To Raja Rao, in Tribute (From the Poem of Heaven Within)

1988 
And do not call it a dream when he appears in whom lives nothing but the splendor of reduction, the awareness no longer perceptible when everything that comes up before one has been removed and what is left is the pure bliss of irreducible being which issues from him and touches you, lifts up in you what has lain there dormant and is the same as what he is only not awakened until he appears and he tells you that he has lived with you always, down the corridor like a lodger of whom one does not take much notice but who has come now, and only he knows why now, to at last declare you to yourself. And you announce to someone else who also lives with you, that he has come at last. And you stand, both of you, bathed in his bliss, and there is not, there never has been any other happiness, for this is the source of whatever it is that has made you happy. And it is as though even your flesh dissolved in the water of this bliss, that even your body has become insubstantial, nothing but the flow, this heaven that flows nowhere, that is less than aqueous, a shine less of a discernible glow than of the lamps on a bridge in the darkness below. And in the dream you can hardly believe that this has in fact happened to you but know it has, for you have always known him, but inadequately; and now, he has come before you, has declared you, and has removed, for now, this insufficiency.
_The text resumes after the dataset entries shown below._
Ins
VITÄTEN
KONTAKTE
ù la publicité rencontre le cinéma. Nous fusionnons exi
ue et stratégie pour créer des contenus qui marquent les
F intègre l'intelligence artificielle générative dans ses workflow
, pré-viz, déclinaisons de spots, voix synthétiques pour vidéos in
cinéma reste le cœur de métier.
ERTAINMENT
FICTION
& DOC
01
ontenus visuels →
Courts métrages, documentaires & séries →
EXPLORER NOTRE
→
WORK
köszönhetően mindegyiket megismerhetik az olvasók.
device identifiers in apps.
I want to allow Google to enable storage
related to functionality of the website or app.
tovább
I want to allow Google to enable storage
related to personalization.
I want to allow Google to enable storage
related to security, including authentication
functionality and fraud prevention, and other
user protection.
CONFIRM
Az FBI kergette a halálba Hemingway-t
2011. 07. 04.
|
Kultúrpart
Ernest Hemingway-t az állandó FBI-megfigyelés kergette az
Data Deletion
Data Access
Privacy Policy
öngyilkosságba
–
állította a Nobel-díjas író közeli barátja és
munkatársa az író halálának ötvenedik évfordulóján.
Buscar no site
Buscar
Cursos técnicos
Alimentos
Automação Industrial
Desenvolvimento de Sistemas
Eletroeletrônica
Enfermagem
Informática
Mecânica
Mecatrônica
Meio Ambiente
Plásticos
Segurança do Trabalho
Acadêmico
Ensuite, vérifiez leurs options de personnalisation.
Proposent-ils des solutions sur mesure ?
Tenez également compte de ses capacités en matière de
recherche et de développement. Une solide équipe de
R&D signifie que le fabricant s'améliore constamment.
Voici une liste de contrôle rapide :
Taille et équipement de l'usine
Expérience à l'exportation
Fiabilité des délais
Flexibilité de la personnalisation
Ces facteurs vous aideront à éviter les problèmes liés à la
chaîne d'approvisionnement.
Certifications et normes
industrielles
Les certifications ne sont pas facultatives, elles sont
And the day that follows, the day itself seems washed in the bliss he had awakened, washed in a clarity as you have rarely seen, as you sit on your terrace still dazed by the wonder, feeling no less afloat than the wind that sways the poplars in the distance, the lilies, strung vines and roses nearby, touches them as though the wind itself were nothing but a wind of light, and the brightness is marked by a sharpness, the darkness of shadows, of clouds, of trees, of houses, as distinctly dark as the brightness is bright. And it stays with you, the effect of the wondrous encounter, and you know it was not a dream but the stare of reality itself that had come to you in dream's guise.